Guys, my life is weird. To keep up with my obligations, I basically operate on the 36 hour Men In Black day. I suppose that does make me uniquely suited to being a doctor one day though. I easily work 80 hours a week, and depending on the time of year and what’s going on, another 40-50 on school.

I love every minute of it.

I wouldn’t be here if I didn’t. There are MUCH easier ways I could spend my time. You know, like sleeping. But it does pile up. Along with the GAL (which between designing and knitting represents about 600 hours annually), L&L’s independent designs, a pattern book (spoilers!), research, volunteer work, teaching, marital duties, catching Pokemon, and smiting my enemies… There isn’t really much time left to stress about my med school applications. I’m an overachiever though, and I manage to work in the time to obsess over them anyway.

Just today I realized that I had spent a full episode of Criminal Minds staring at my knitting while my mind wandered to wondering why no med schools want me. I didn’t know what that episode was about and I didn’t know what row I was on, which was a real shame since I’m working on a gorgeous shawl using Manos Fino Yarn.

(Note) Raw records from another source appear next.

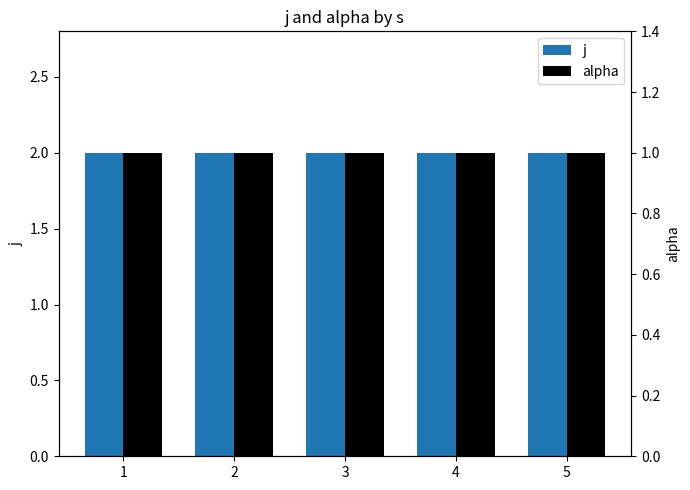

Which category has the highest value across all series?

1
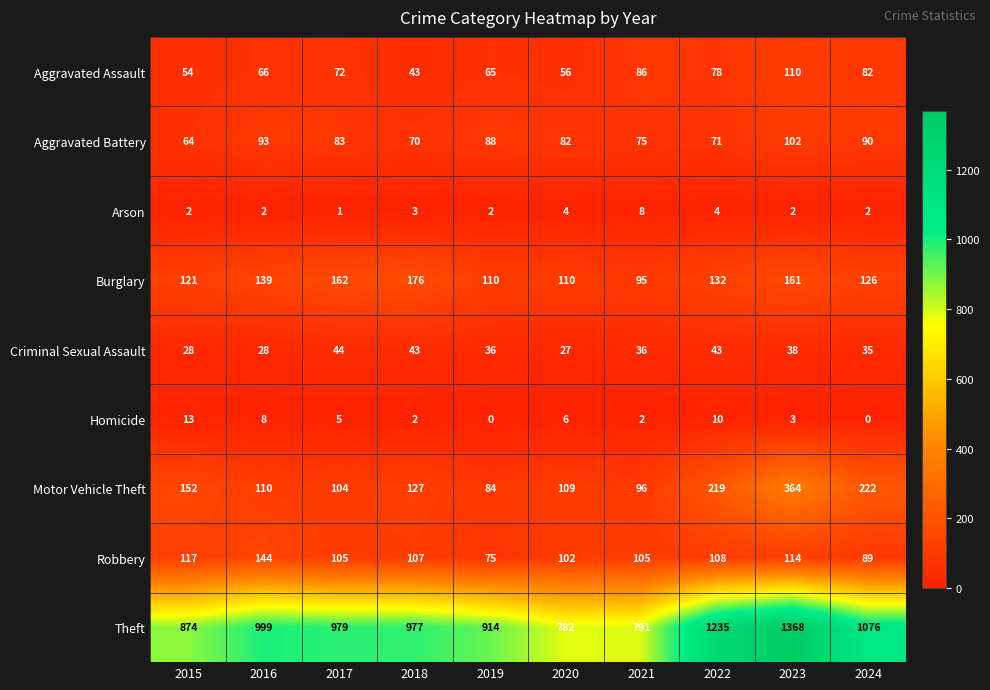

Between 2022 and 2023, which series saw the biggest shift?

Motor Vehicle Theft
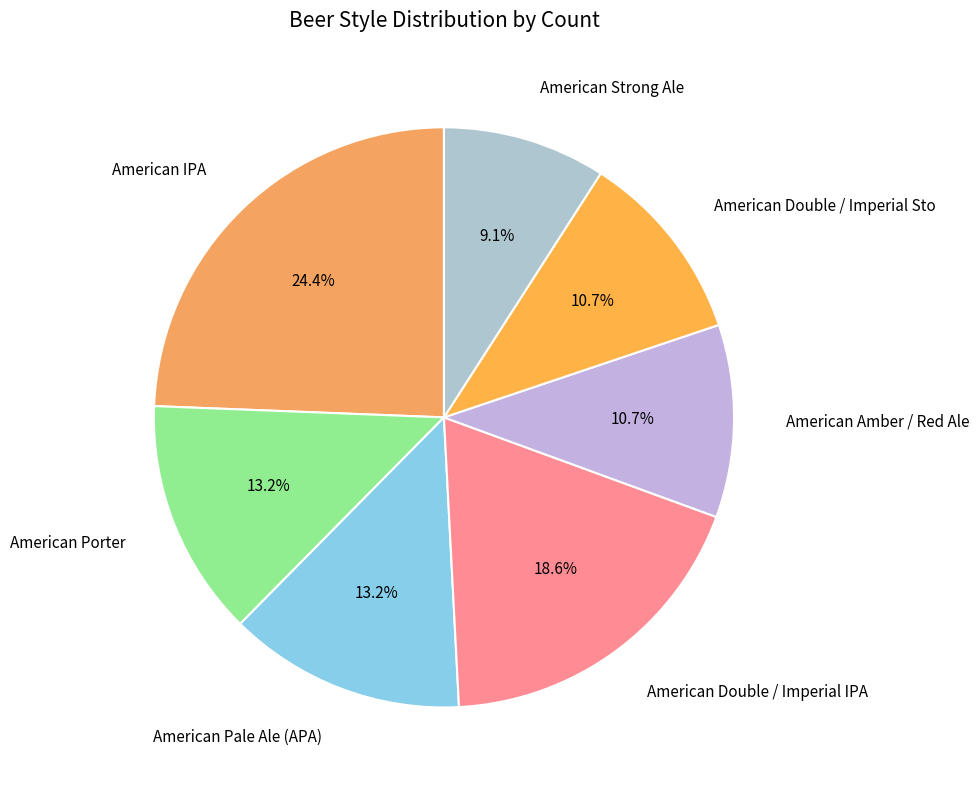

What is the largest slice in the pie chart?

American IPA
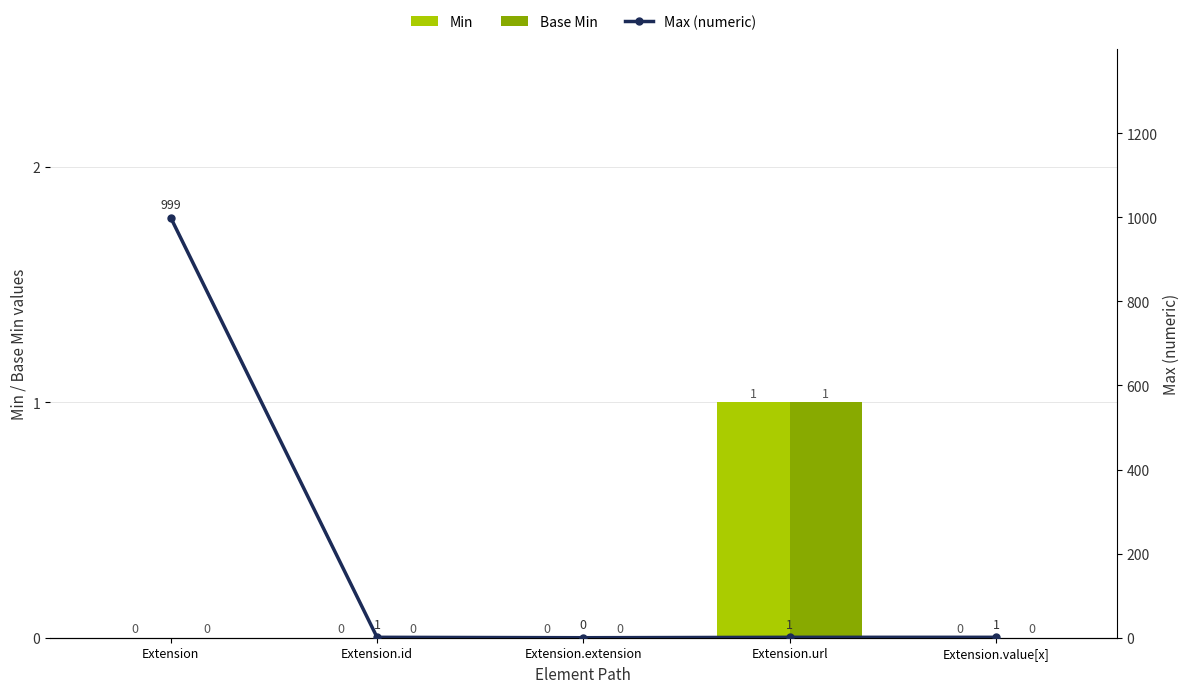

What is the difference between the maximum and second lowest values in the Min series?

1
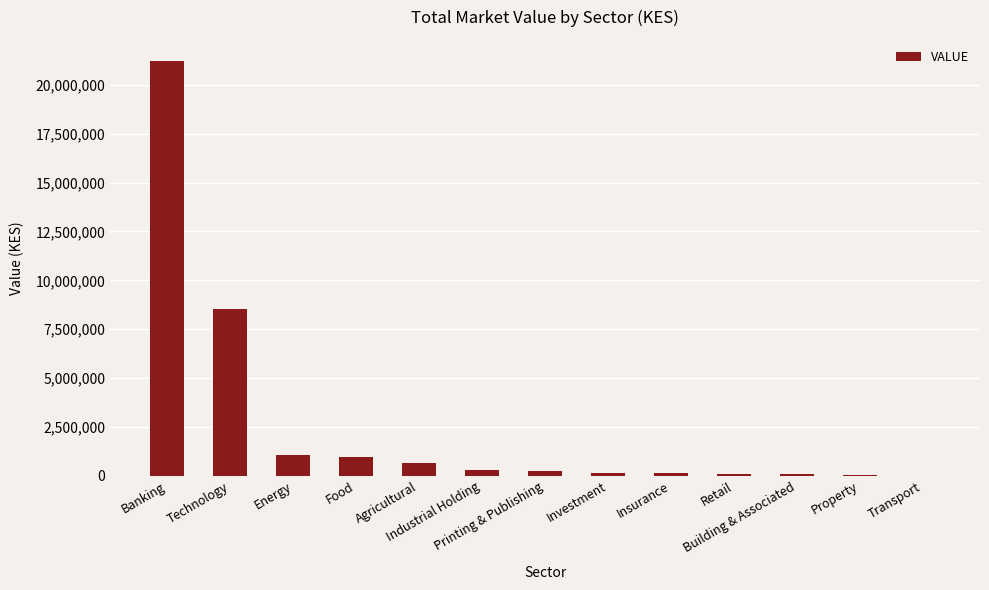

What is the greatest value displayed?

21233570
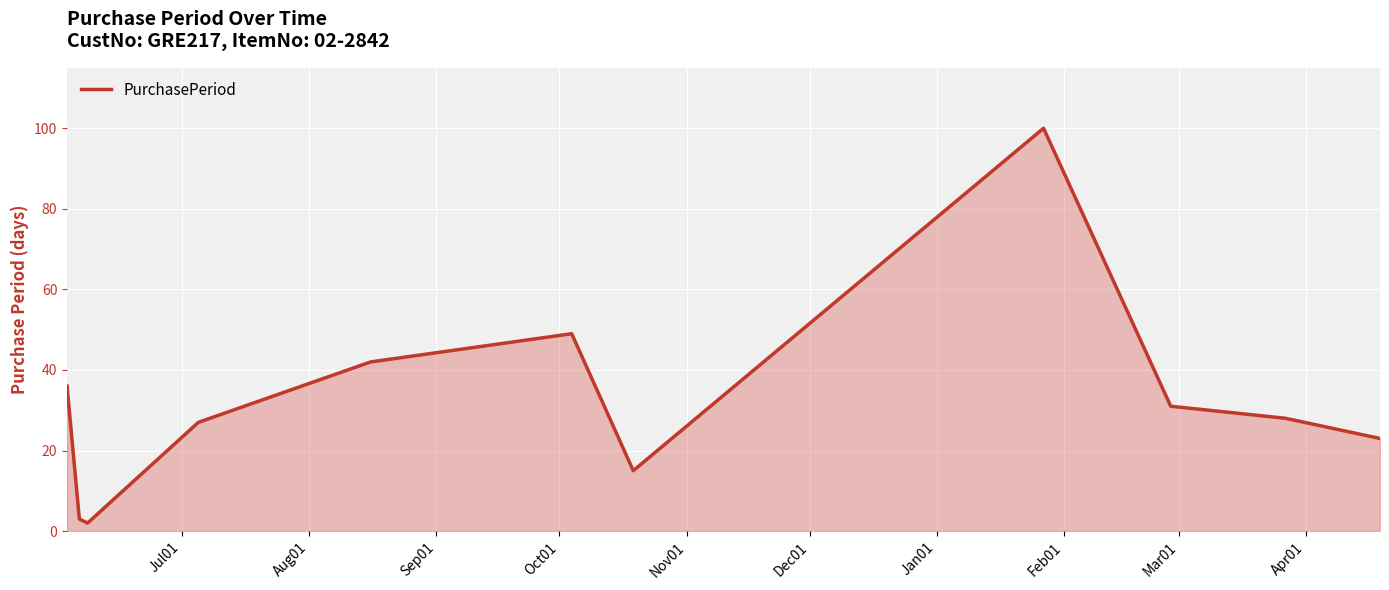

How many interior local peaks (higher than both neighbors) does the data have?

2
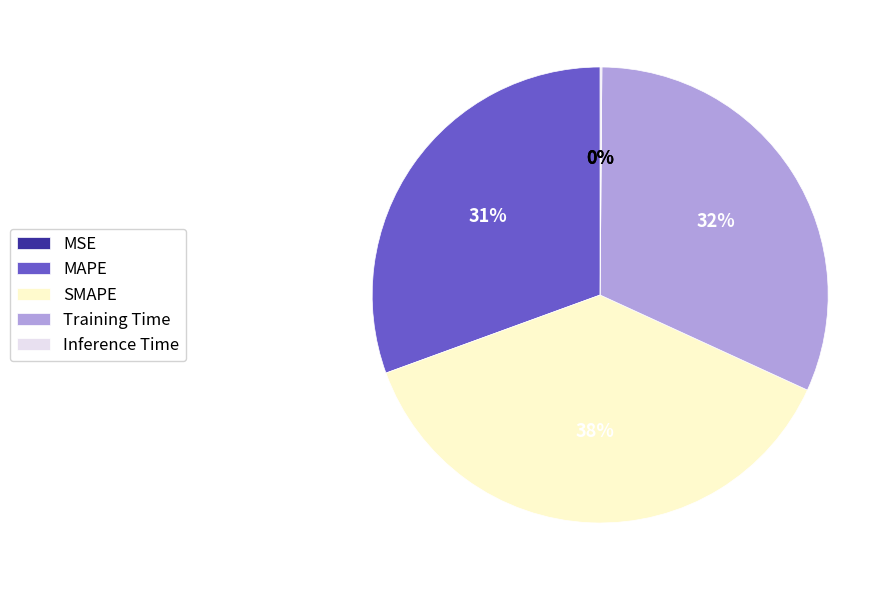

To the nearest percent, what is the average slice percentage?

20%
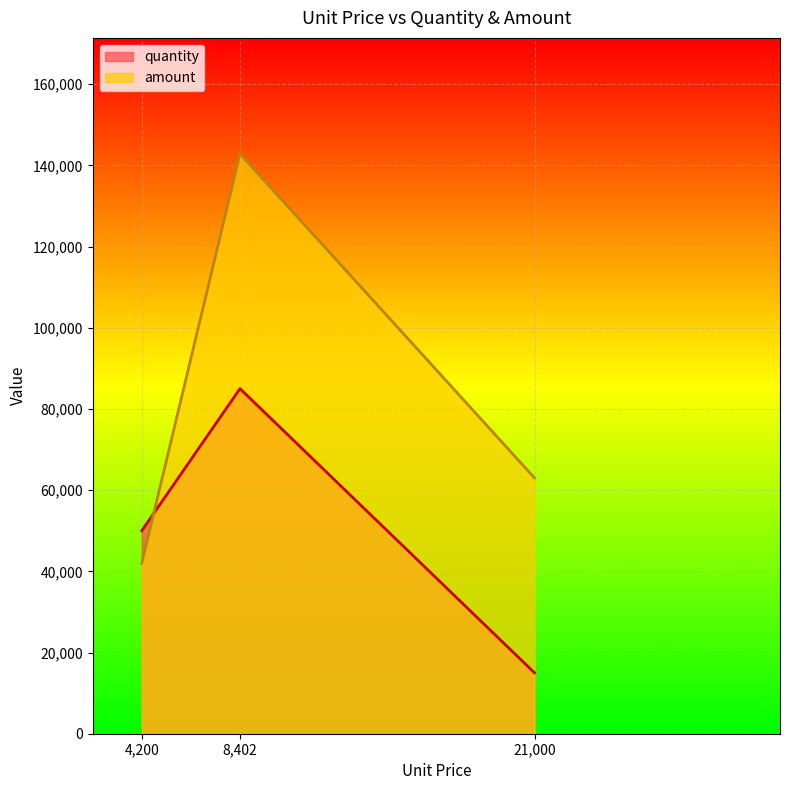

Count the amount values in the range 42000 to 142834.

3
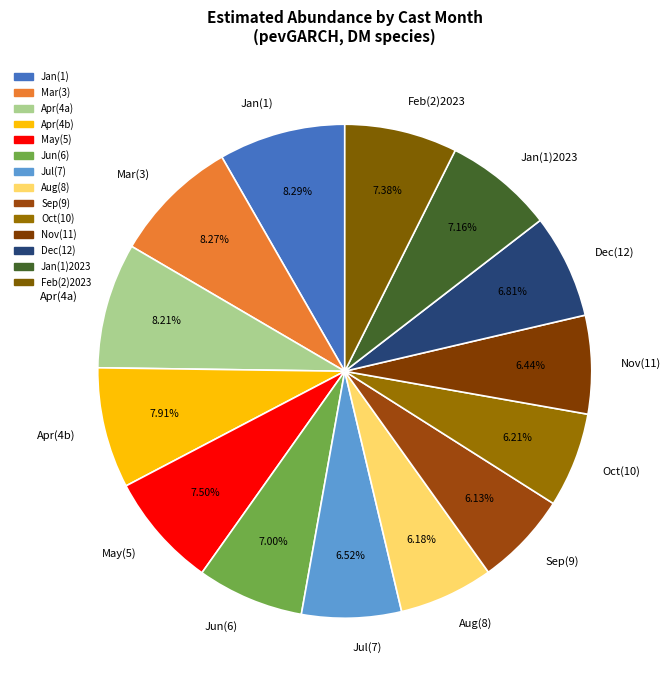

Approximately how many times larger is the value at Dec(12) compared to Jan(1)?

0.8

For awhile now, I’ve considered writing a post about the sting of academic rejection. I don’t usually use this space for a post like this — this isn’t my Hello Kitty Dear Diary, and I recognize that — but with increasing frequency, I’ve been hearing from readers who are going through the same thing. I’ve tried to offer support wherever I can. With a BA, Masters program, and post bac under my belt, I’ve become a seasoned veteran of the application process. But today, as I raged out of the room shouting, “Well now they’re just trolling me!” Jac suggested that the time to write this post had come.

I haven’t been shy about how PCOM is my first choice for a lot of reasons. I don’t mean to say that I wouldn’t be thrilled to go to a different med school, but everyone has a dream school and I’m comfortable discussing mine. Anyhow, my drama today happened after I got an email from admissions. For a brief moment, I thought that this was it: FINALLY that interview invite had come. Nope, just about an open house in November.

I have a strong application with great letters of recommendation and extracurriculars, and I have yet to be asked to a single interview. It’s easy to take it personally or read too much into things. Some of that is because we’ve all convinced ourselves we ought to act like everything is fine, the never let them see you cry mentality, but bottling it up isn’t good for you. Or me, apparently. So whether you’re waiting to hear from your first choice med school or your last choice undergrad, let’s all take a deep breath and allow ourselves a little rant, shall we?

  • Following me on Twitter, and then NOT inviting me in for an interview makes me think you just want to be internet friends. It’s like that guy who messages you on Facebook to say he’ll be in town next weekend and you pretend not to see it until the Monday after he leaves.
  • Communication matters: Send us complete emails. Post how many spots are left. Let us have an educated freakout process.
  • To the school that sent my friend a rejection email that simply read “INTERVIEW DENIED”: That was a jerk move. You know who you are.
  • Look, I know you probably get 1000 calls a day. But just being able to call and get an update of “we’ve looked at your application” or “we haven’t looked at it” would probably cut the collective American premed stress in half.

Whew, I feel better already! Sometimes you just need a little catharsis. I’m lucky enough to have a rock solid support system between Jac and Mr. Llama, but I know not everyone does. So to round it out, I’d like to finish with an open statement to applicants:

  • You are more than your gpa and MCAT score. I swear to you that 10 years from now children will not whisper about your Verbal score as they walk past your house, eyeballing you like the neighborhood witch known for cooking kids and getting less than a 30.
  • Adcoms are not trolling you, they don’t hate you, and they do the best they can with the crazy volume of applicants they have to deal with.
  •  Rejecting your application is not the same as rejecting you as a person.
  • You have great hair, and whatever you decide to wear to your interview will look awesome on you.

Every inch of you is perfect from the bottom to the top.